Once a prison – now their stage. The jail setting is an integral part of the film. As it wasn’t possible to film in Ezeiza prison, the ex-detainees of Ezeiza re-replay their past behind bars in the abandoned Caseros prison. In the late 1970s, under the dictatorship of Jorge Rafael Videla, it was a jail for political prisoners and a frequent target for human rights groups that were whistleblowing about Caseros’s inhumane living conditions. The facility’s notoriety and eerie poetic visuality add symbolic layers, inviting reflections on the treatment and systemic oppression of “inconvenient” people.

The moments when they burst out in song reveal the key stories of heartbreak, getting caught or getting married. Even the head count becomes a musical piece. With upbeat, Latino rhythms, they sing about the controlling dynamics between them and the guards, thus creating a wonderful musical sequence that evokes the cynicism of this domineering practice. The film doesn’t shy away from some MTV-era clichés either.
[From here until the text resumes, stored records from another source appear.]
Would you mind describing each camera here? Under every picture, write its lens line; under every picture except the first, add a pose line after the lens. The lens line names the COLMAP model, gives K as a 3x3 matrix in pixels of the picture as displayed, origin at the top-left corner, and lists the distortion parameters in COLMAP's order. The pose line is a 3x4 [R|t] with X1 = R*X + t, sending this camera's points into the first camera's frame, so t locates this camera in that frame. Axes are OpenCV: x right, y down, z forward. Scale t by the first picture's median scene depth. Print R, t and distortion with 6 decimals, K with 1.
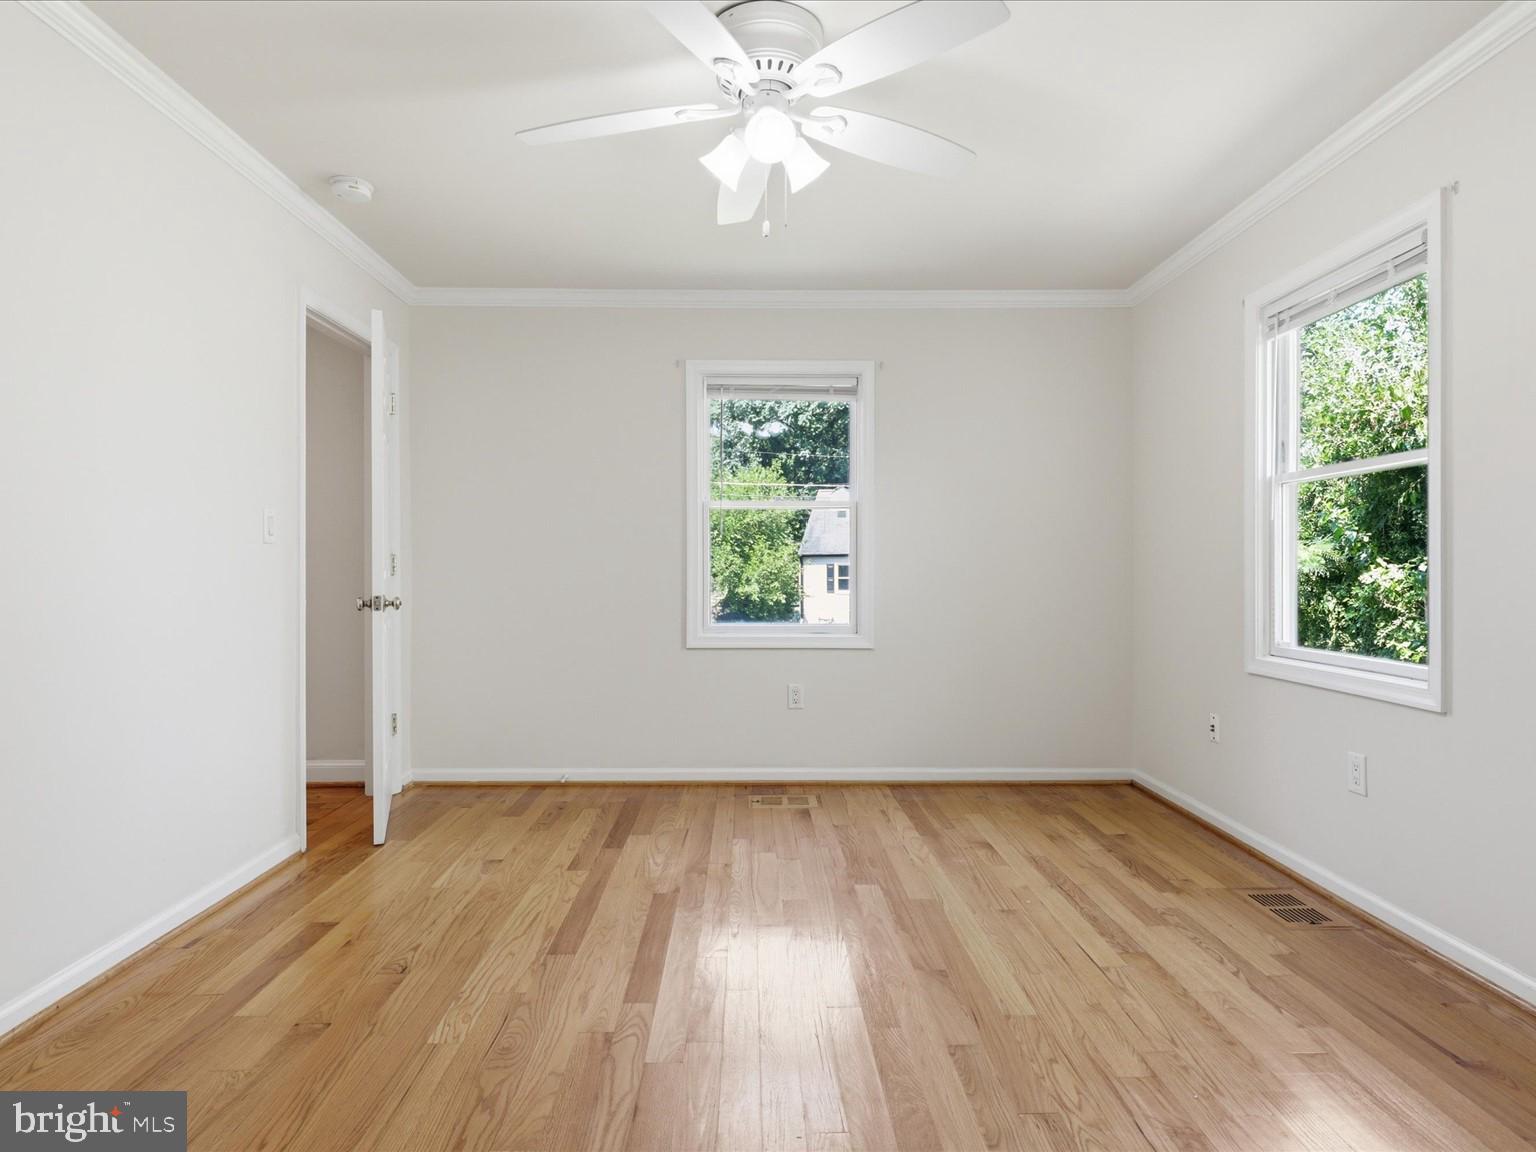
lens RADIAL K [[866.0, 0, 767.5], [0, 866.0, 568.6], [0, 0, 1]] dist [0.014377, -0.001034]
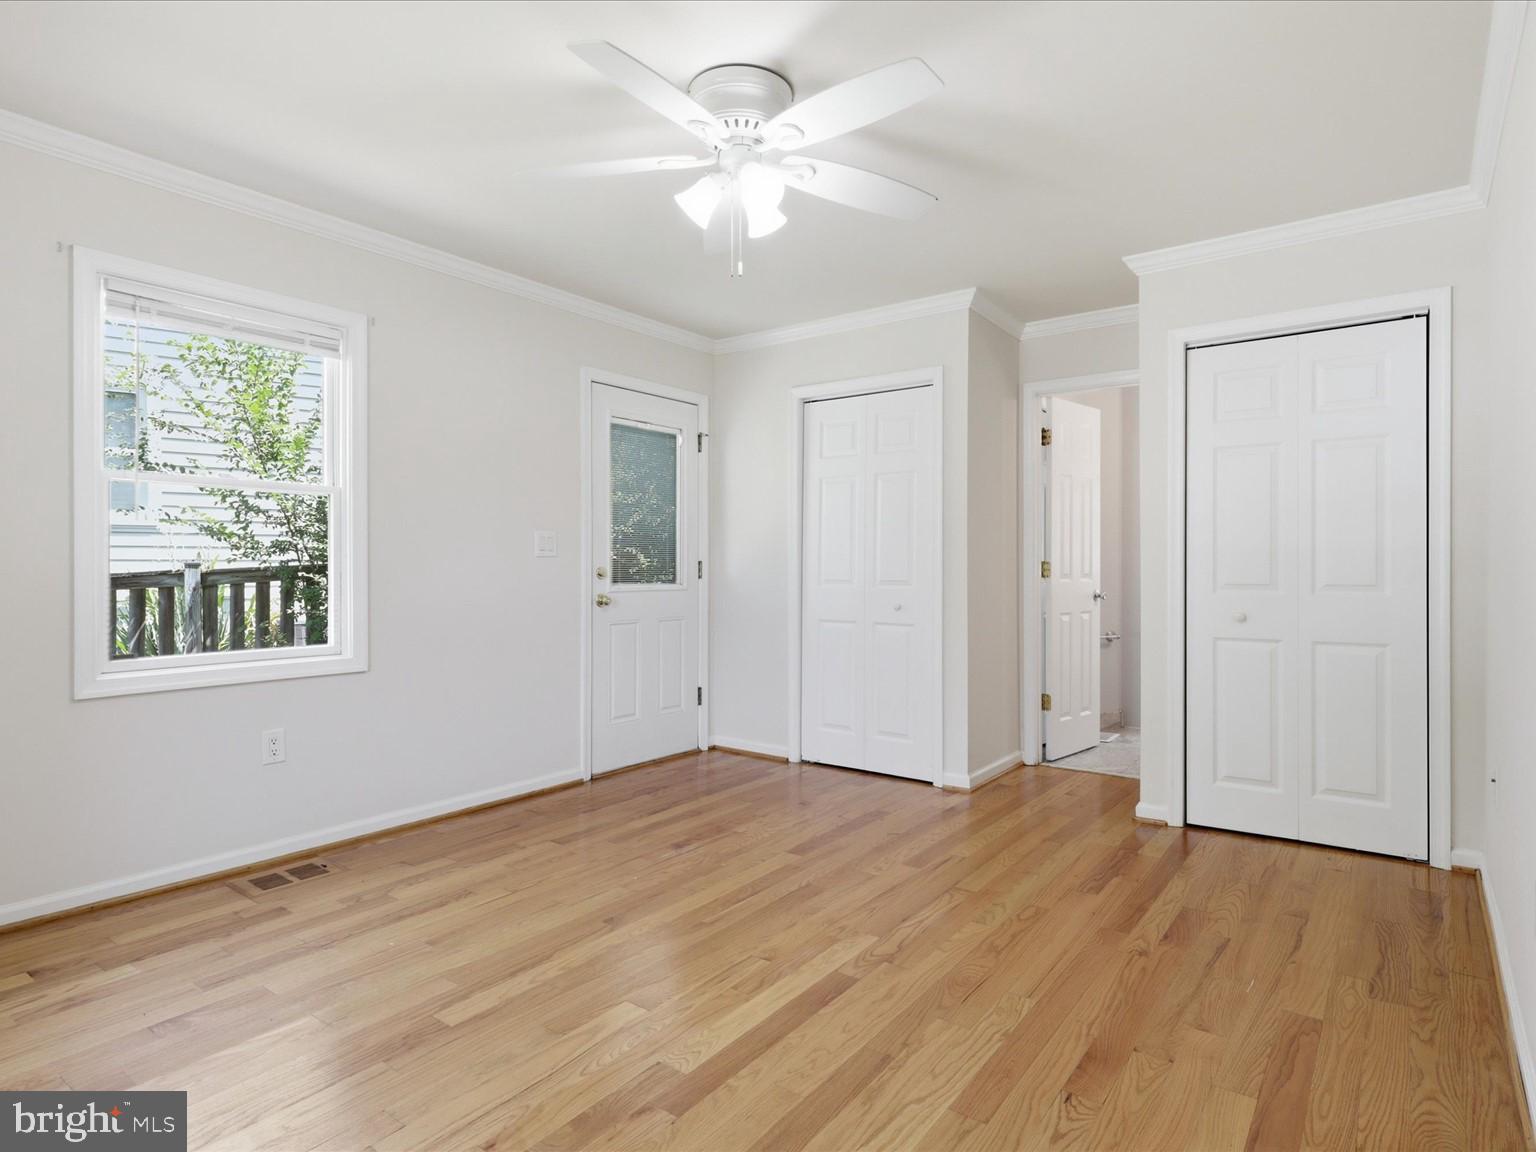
lens RADIAL K [[866.0, 0, 767.4], [0, 866.0, 574.7], [0, 0, 1]] dist [0.014377, -0.001034]
pose [[-0.789522, -0.007441, 0.613677, -0.664520], [-0.001960, 0.999952, 0.009602, -0.013793], [-0.613719, 0.006378, -0.789499, 1.736727]]
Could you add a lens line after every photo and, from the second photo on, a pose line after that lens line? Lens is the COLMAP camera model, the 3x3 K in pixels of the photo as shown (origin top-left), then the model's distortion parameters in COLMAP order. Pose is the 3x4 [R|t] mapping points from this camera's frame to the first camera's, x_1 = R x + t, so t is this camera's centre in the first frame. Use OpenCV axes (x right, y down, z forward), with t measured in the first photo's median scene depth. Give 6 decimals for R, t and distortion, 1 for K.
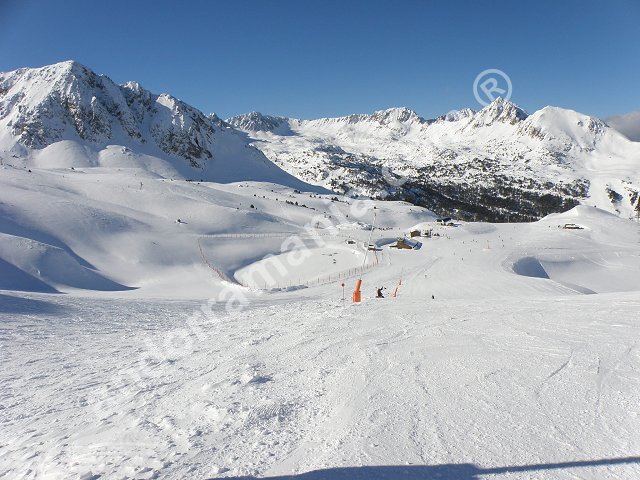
lens RADIAL K [[491.3, 0, 333.0], [0, 491.3, 249.8], [0, 0, 1]] dist [-0.167537, 0.130325]
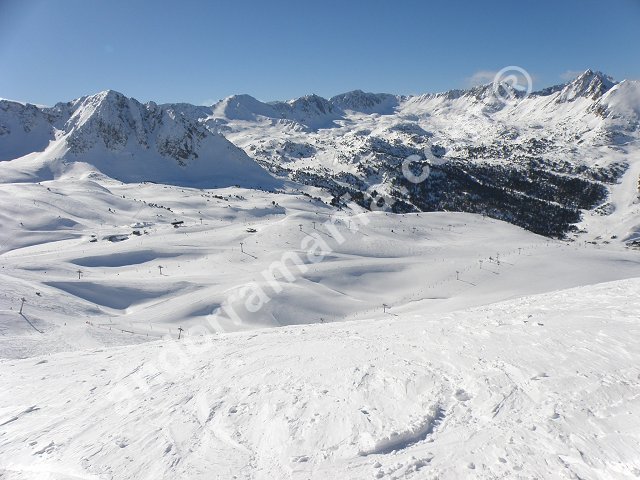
lens RADIAL K [[491.3, 0, 333.0], [0, 491.3, 249.8], [0, 0, 1]] dist [-0.167537, 0.130325]
pose [[0.952957, 0.053563, -0.298335, 0.222845], [-0.033626, 0.996869, 0.071569, -0.018838], [0.301235, -0.058170, 0.951774, -0.076236]]
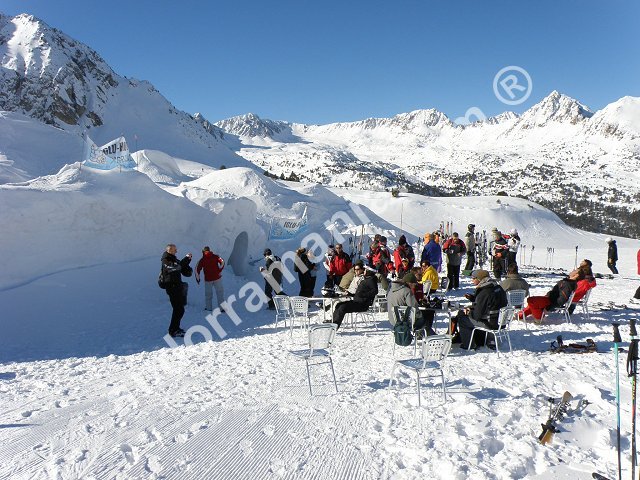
lens RADIAL K [[543.9, 0, 341.6], [0, 543.9, 242.4], [0, 0, 1]] dist [-0.059926, 0.006619]
pose [[0.999860, 0.008437, -0.014471, 0.014888], [-0.009418, 0.997563, -0.069134, -0.007363], [0.013852, 0.069261, 0.997502, 0.171309]]
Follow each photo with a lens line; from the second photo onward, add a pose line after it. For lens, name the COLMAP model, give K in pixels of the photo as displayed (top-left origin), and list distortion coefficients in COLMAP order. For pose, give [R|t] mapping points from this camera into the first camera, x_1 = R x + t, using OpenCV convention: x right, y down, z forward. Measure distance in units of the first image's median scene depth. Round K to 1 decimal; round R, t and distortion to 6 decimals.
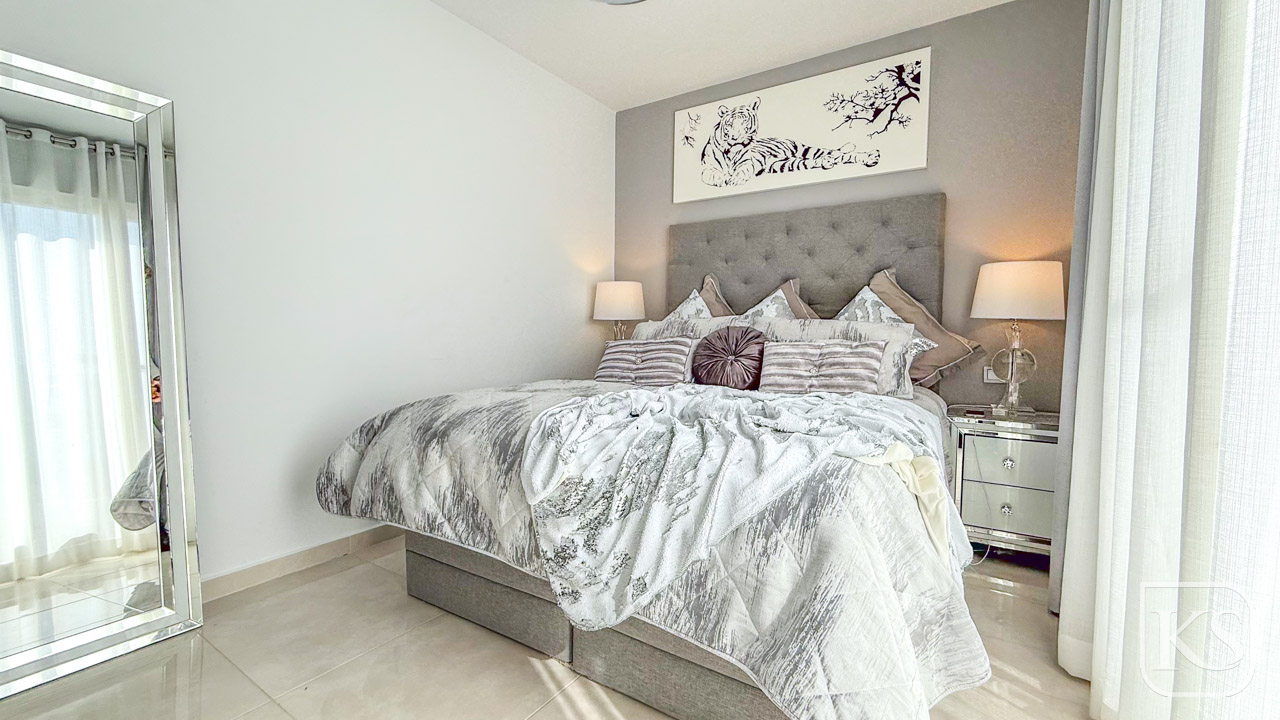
lens RADIAL K [[521.2, 0, 640.0], [0, 521.2, 360.0], [0, 0, 1]] dist [0.000586, 0.000216]
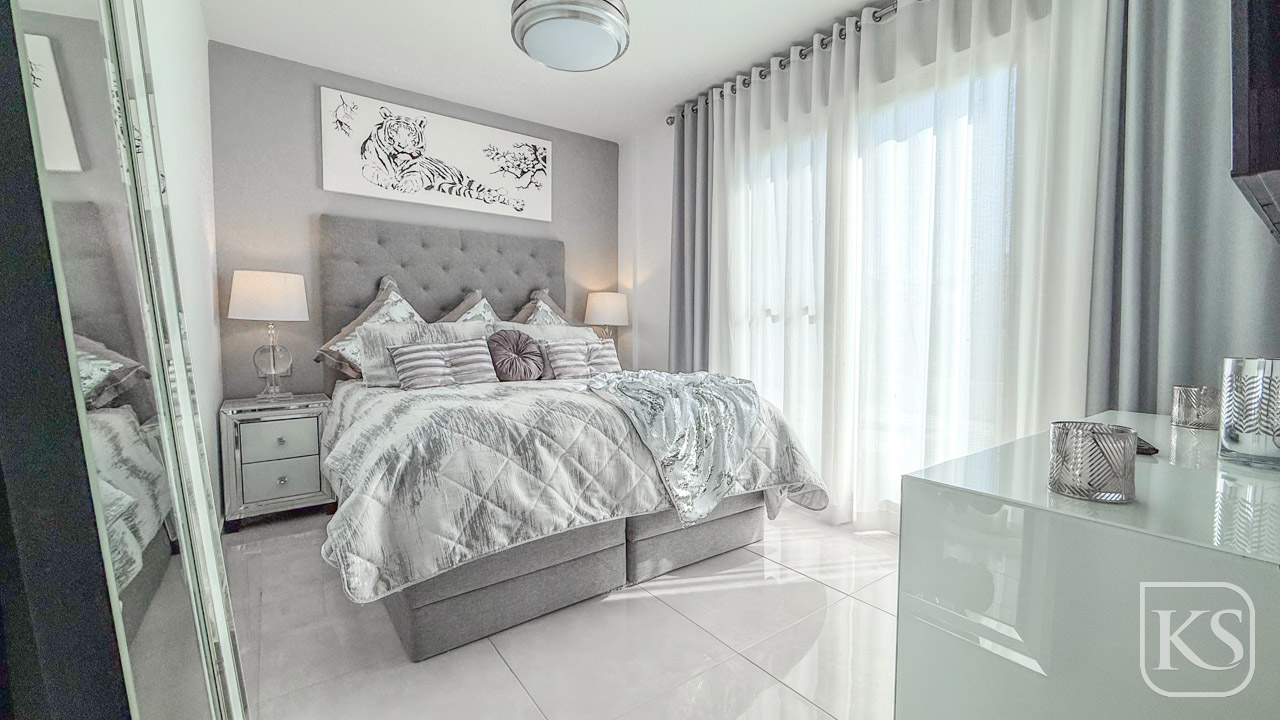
lens RADIAL K [[521.2, 0, 640.0], [0, 521.2, 360.0], [0, 0, 1]] dist [0.000586, 0.000216]
pose [[0.331886, -0.063821, 0.941158, -0.685237], [0.061052, 0.997070, 0.046084, -0.025652], [-0.941342, 0.042165, 0.334810, 0.243664]]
The eclectic choreography feels natural, allowing the heroines to move and express themselves freely. Take the scene where Noe, a trans woman formerly a victim of forced prostitution, gives a voguing class to her fellow inmates. Noe's vibrant character is indeed the film’s beating, comedic heart.

Except for a brawl between Carla and Noe that escalates into a dance-off, there's never any violence or backstabbing among the gang. Reas is not interested in pitting them against each other, instead choosing to be a film about solidarity in captivity. Nevertheless, the music-less scene with the guards beating Nacho up brings us right back to the prison realism.

Although the attention is devoted relatively equally to each member of the ensemble cast, Yoseli and Nacho stand out as protagonists. The trans man Nacho, the prison’s rock-band leader, brings an edginess and a rock’n’roll aspect. But there’s more to it than meets the eye: Nacho’s persona oozes an intimate tragedy paired with great ambitions.

Yoseli's arrival and departure lay out the film’s framework, as she is the viewer’s insider behind bars. As the soap opera-loving Yoseli never loses her tenderness or uncorrupted hopefulness, her journey shows that maturing in captivity doesn’t necessarily imply an emotional withdrawal.

Arias’s respect for her cast materialises through her humble directing. By simply letting them shine, Reas carefully avoids the tiniest hints of stigmatisation of these otherwise marginalised characters. There’s no search for sensation, no premeditated ambitions of wokeness. Just real people having a bit of fun and perhaps, just perhaps, getting some closure.

Reas is a co-production between Argentina’s Gema Films, Germany’s Sutor Kolonko and Switzerland’s Mira Film. The world sales are handled by France’s Luxbox.